The upcoming film, Black Panther: Wakanda Forever, is shaping up.

The sequel to the Oscar-winning Black Panther is only due to debut in July of 2022, but the production is well on its way.

The latest news out of the camp is that Michaela Coel, of I May Destroy You and Chewing Gum fame, has officially joined the cast of Black Panther: Wakanda Forever. Her character details are still under wraps but according to Variety, Coel has already joined director Ryan Coogler at Atlanta's Pinewood Studios, where production started in late June.

Coel joins original cast members Danai Gurira, Letitia Wright, Daniel Kaluuya, Winston Duke, Lupita Nyong'o, Florence Kasumba, and Angela Bassett all reprising their roles.

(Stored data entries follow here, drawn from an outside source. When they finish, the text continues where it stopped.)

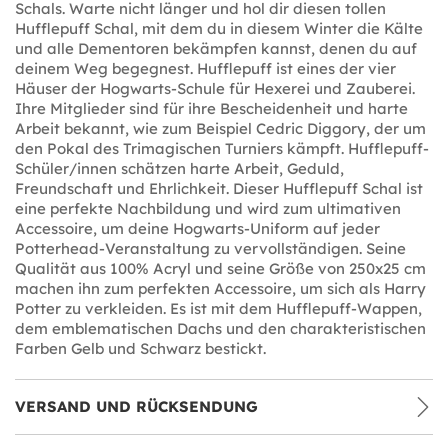
Schals. Warte nicht länger und hol dir diesen tollen
Hufflepuff Schal, mit dem du in diesem Winter die Kälte
und alle Dementoren bekämpfen kannst, denen du auf
deinem Weg begegnest. Hufflepuff ist eines der vier
Häuser der Hogwarts-Schule für Hexerei und Zauberei.
Ihre Mitglieder sind für ihre Bescheidenheit und harte
Arbeit bekannt, wie zum Beispiel Cedric Diggory, der um
den Pokal des Trimagischen Turniers kämpft. Hufflepuff-
Schüler/innen schätzen harte Arbeit, Geduld,
Freundschaft und Ehrlichkeit. Dieser Hufflepuff Schal ist
eine perfekte Nachbildung und wird zum ultimativen
Accessoire, um deine Hogwarts-Uniform auf jeder
Potterhead-Veranstaltung zu vervollständigen. Seine
Qualität aus 100% Acryl und seine Größe von 250x25 cm
machen ihn zum perfekten Accessoire, um sich als Harry
Potter zu verkleiden. Es ist mit dem Hufflepuff-Wappen,
dem emblematischen Dachs und den charakteristischen
Farben Gelb und Schwarz bestickt.
VERSAND UND RÜCKSENDUNG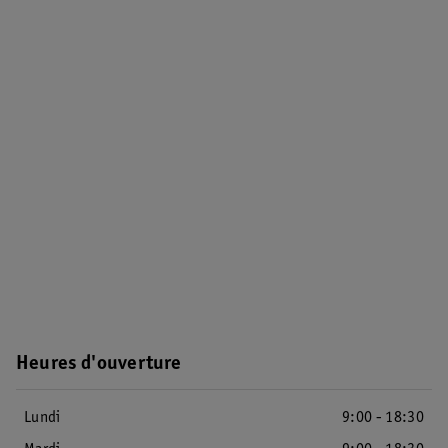
Heures d'ouverture
Lundi
9:00 - 18:30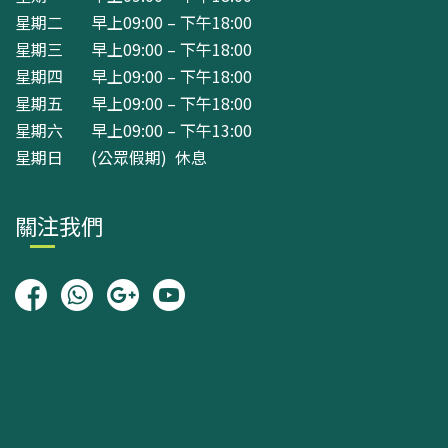
星期二 早上09:00 – 下午18:00
星期三 早上09:00 – 下午18:00
星期四 早上09:00 – 下午18:00
星期五 早上09:00 – 下午18:00
星期六 早上09:00 – 下午13:00
星期日 (公眾假期) 休息
關注我們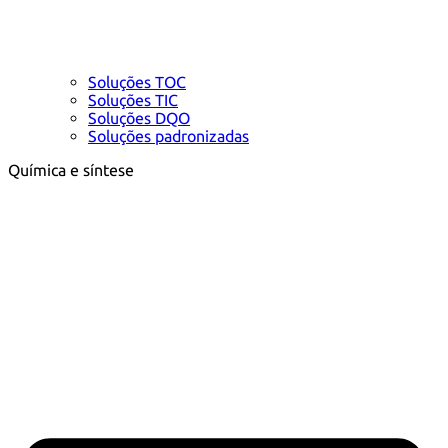
Soluções TOC
Soluções TIC
Soluções DQO
Soluções padronizadas
Química e síntese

Following the tragic passing of Chadwick Boseman, Marvel reportedly chose not to recast the role of T'Challa.

Read: How Michaela Coel's 'I May Destroy You' Makes Space For Black Creators

"It's clearly very emotional without Chad," Marvel Studios chief Kevin Feige mentions. "But everyone is also very excited to bring the world of Wakanda back to the public and back to the fans. We're going to do it in a way that would make Chad proud."

Michaela Coel's highly-lauded 2020 series I May Destroy You — which she wrote, directed, produced and stared in — received four Emmy nominations.

Black Panther: Wakanda Forever is scheduled for wide release on July 8, 2022.